In den Buntglasscheiben der acht Fenster auf der nördlichen und südlichen Seite des Kirchenschiffs sind abstrakte Rechtecke in farblicher Abstufung zu sehen. Dadurch ergibt sich eine Lichtkompostion, die den Innenraum von hinten nach vorne aufhellt.
Am Altartisch sind drei Antependien aus Bronze mit Ringen aufgehängt, auf denen Verse aus dem Johannes-Evangelium dargestellt sind.
Der spätgotische Kruzifixus auf dem Altar stammt aus dem ersten Viertel des 16. Jahrhunderts. Der Kanzelkorb erinnert durch seine runde Form an einen Schiffsausguck. Auf der Außenseite des Kanzelkorbs befindet sich eine aus Messing angefertigte Darstellung des Fischzugs des Simon Petrus auf dem See Genezareth. Der kugelförmige Taufständer vor dem Altar, symbolisiert die Erde. Das aufgerichtete koptische Kreuz auf der Kugel, kann auch als ein Mensch mit ausgebreiteten Armen aufgefasst werden.

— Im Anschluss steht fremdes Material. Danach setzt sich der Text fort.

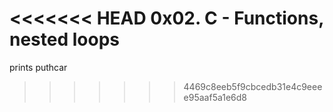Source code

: <<<<<<< HEAD
0x02. C - Functions, nested loops
=======
prints puthcar
>>>>>>> 4469c8eeb5f9cbcedb31e4c9eeee95aaf5a1e6d8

Kirche St. Georg, Reichenau-Oberzell

Seestraße 4, 78479 Reichenau, DE

Die Kirche St. Georg wurde von Abt Hatto III. Ende des 9. Jahrhunderts erbaut. Hatto, der 896 mit König Arnulf zu dessen Kaiserkrönung nach Rom gereist war, erhielt dort von Papst Formosus das Haupt des hl. Georg. Er ließ die Reliquie auf die Reichenau bringen, wo sie ihren Platz in der Krypta der neu errichteten Kirche fand. Mit dem heutigen Bau stehen noch große Teile der ursprünglichen Basilika.
Acht großflächige, mehr als 4 Meter breite und über 2 Meter hohe Wandbilder im Mittelschiff zeigen Wundertaten Jesu und illustrieren die Macht Jesu über die Naturgewalten, Krankheiten, Leben und Tod.
Die Wandbilder entstanden Ende des 10. Jahrhunderts. Sie gehören damit zu den frühesten Zeugnissen ihrer Art nördlich der Alpen und stehen in engem Zusammenhang mit der im Reichenauer Skriptorium entstandenen Buchmalerei, die ebenfalls um 1000 ihren Höhepunkt erreichte.

Hochwart - phantastischer Ausblick am höchsten Punkt der Insel

Unnamed Road, 78479 Reichenau, DE

Die Hochwart liegt 400 Meter über dem Meeresspiegel und bietet als höchster Punkt der Insel einen phantastischen Ausblick über die Insel und den westlichen Bodensee. Alle drei Kirchen der Reichenau sind auf einen Blick nach Norden zu erkennen. Der Blick über die Weinberge und Gemüsefelder animiert dazu, die kulinarischen Köstlichkeiten der Insel zu probieren. Bei klarer Witterung reicht der Blick im Süden auf das Schweizer Ufer mit den Alpen im Hintergrund. Im Osten kann Konstanz, mit der Turmpyramide des Münsters, und das Naturschutzgebiet "Wollmatinger Ried" erblickt werden. Die Hegau-Vulkane und die Halbinsel Höri liegen im Westen.
Das turmartige Gebäude der Hochwart wurde 1839 als Teehäuschen erbaut und dient heute als Keramik-Atelier. Nur einen Steinwurf nach Osten entfernt, lädt ein Marien-Bildstock zum Innehalten ein.